Task requirements - Continue the blog post about #ABAPGit and deployment culture in the ABAP world from its last sentence, in the same voice.

Selected excerpt -
What they also bring is toolsets, "tecosystems" ( Thanks @sogrady ) and a culture that grows up around them.

#ABAPGit can shift the ABAP CI landscape


My thesis in this twitter thread that developed was that #ABAPGit could bring new ways of deploying code to the ABAP Ecosystem just as #UI5 has brought innovation to the Front End and HANA has brought innovation to the database.

Other believe the culture needs to come first:

Graham is right though. Enterprise mindset is hard to break down.

In other development enviroments the deploy to prod as often as required is commonplace. When I gave a talk about learning #git back at #SAPTeched in 2015 I had a guy from Github in the audience. Thankfully he identifed himself after the talk and told me how they deploy regularly with the record from issue being opened to fix in production being "2 minutes"* (Actual time may vary - but rest assured it was not 6 months)

I have since heard similar stories at Amazon, Facebook, Netflix. Why does the enterprise (read ABAP based platforms ) have to be different?

The toolsets are available


Chris Paine nailed it early on:

And there you have it:

  1. Unit Testing

  2. Decentralised Branch Based Repository

  3. Automatic Migration

  4. Branch based deployment


People like @grmpyprogrammer, Chris Hartjes, have been preaching Unit Testing to the PHP Community for years, probably 18 years. The toolsets and workflow are well established and while it has taken people like Chris years and years of banging the drum the message has gotten through.

ABAP Unit has been with us for at least a decade but how many of us unit test our ABAP code? How many of the 'offshore' code factories include ABAP Unit tests as part of their deliverable?

Where is the ABAP Unit culture? Happily there are more voices promoting unit testing recently.

Even in the Java world JUnit and friends have made testing common. Which is why Chris Paine is happy developing extensions in the cloudy world:

But to do this he is using unit testing, branched based source control and automatic deployment mechanism. ( Chris may want to chime in and correct me here I dont actually know his workflow I am assuming it based on his tweets. )

Ethan Jewett had some really great comments to add - he joined in with:

And unsurprisingly (as Ethan always has great things to say) there is another thread on modern ABAP practices starting here (from 2016) :

and again as Matt Harding pointed out that this conversation has been going on for quite some time pointing back to a tweet from Chris Kernaghan from 2014.

Dataset entries -
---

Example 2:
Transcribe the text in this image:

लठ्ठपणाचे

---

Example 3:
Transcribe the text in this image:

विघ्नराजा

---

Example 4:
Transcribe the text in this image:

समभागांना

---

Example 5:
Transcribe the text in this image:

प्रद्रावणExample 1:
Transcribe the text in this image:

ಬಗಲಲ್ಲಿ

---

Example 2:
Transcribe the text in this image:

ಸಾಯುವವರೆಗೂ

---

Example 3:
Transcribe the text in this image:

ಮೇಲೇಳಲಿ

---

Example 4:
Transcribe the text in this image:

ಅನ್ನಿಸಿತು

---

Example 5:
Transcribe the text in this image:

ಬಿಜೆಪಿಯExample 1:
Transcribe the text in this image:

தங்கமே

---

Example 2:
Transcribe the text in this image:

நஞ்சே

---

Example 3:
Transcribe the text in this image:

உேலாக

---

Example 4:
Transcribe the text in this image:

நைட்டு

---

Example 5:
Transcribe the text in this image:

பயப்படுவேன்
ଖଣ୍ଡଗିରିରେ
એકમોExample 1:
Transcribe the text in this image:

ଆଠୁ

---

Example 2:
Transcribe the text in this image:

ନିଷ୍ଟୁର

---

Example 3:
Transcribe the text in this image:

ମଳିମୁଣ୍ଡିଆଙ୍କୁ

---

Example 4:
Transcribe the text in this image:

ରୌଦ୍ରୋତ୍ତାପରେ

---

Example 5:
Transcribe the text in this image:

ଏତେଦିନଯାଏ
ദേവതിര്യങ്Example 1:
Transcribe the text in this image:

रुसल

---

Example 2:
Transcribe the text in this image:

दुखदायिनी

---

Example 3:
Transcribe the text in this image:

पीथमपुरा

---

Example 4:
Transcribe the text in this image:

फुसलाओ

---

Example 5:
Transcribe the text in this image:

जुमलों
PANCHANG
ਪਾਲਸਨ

Answer below -
And the kicker which really sums up the ABAP Culture is this:



Personally - I have never wanted to stay with my own set of tools. I am not an ABAPer. I solve problems that can (sometimes) be solved with a computer program and I am happy to say that over the years I have contributed to many sucessful implementations just as I have contributed to things that have never seen the light of production.

About four years ago I took on a client who was the farthest from SAP as anyone could imagine. They were a content platform startup. Small team using PHP and a little framework called Laravel. Thankfully they didn't let me at the code. I did a more robust data replication proof of concept for them. While I was there I learned a lot about how this team used:

  1. Unit Testing

  2. Decentralised Branch Based Repository

  3. Automatic Migration

  4. Branch based deployment


Sound familiar? Every other team and platform does this. Ethan is right. ABAP is a Special Snowflake.

So here is the cultural challenge to all those who are die hard ABAPers. You need to embrace the new tools and new ways of doing things.

I hope this has raised a thought and sparked more conversation.

Let's not be doing something because it is Not Invented Here.

I will leave you with the Knights who say NIH

[and yes I wrote this blog in markdown using Sublime Text 3 and used github to version control it ]

 

Update - 4 July: Dennis has added his thoughts to this conversation and the comments are worth a read.

Update - 6 July: This post caught Hasso's attention and is asking for feedback about what is really needed:
imo scp offers all or most modern code management and deployment options of the cloud world. many of the abap improvements will show up first in the cloud, only there sap can make more radical and incompatible changes because of the separation of standard code and extensions.